::: Provided information :::
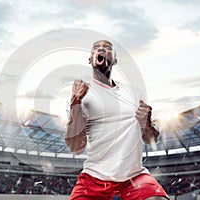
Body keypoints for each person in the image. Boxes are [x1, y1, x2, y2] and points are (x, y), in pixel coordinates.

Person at [65, 40, 169, 200]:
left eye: (107, 48)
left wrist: (147, 124)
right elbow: (75, 147)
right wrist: (75, 103)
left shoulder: (134, 92)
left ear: (114, 60)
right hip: (94, 178)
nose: (101, 49)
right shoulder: (81, 94)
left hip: (134, 177)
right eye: (96, 48)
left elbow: (151, 139)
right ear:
:::
→ About this exercise
Find every line above that contains the word "right", and return each one.

→ Result of the exercise
right elbow: (75, 147)
right wrist: (75, 103)
right hip: (94, 178)
right shoulder: (81, 94)
right eye: (96, 48)
right ear:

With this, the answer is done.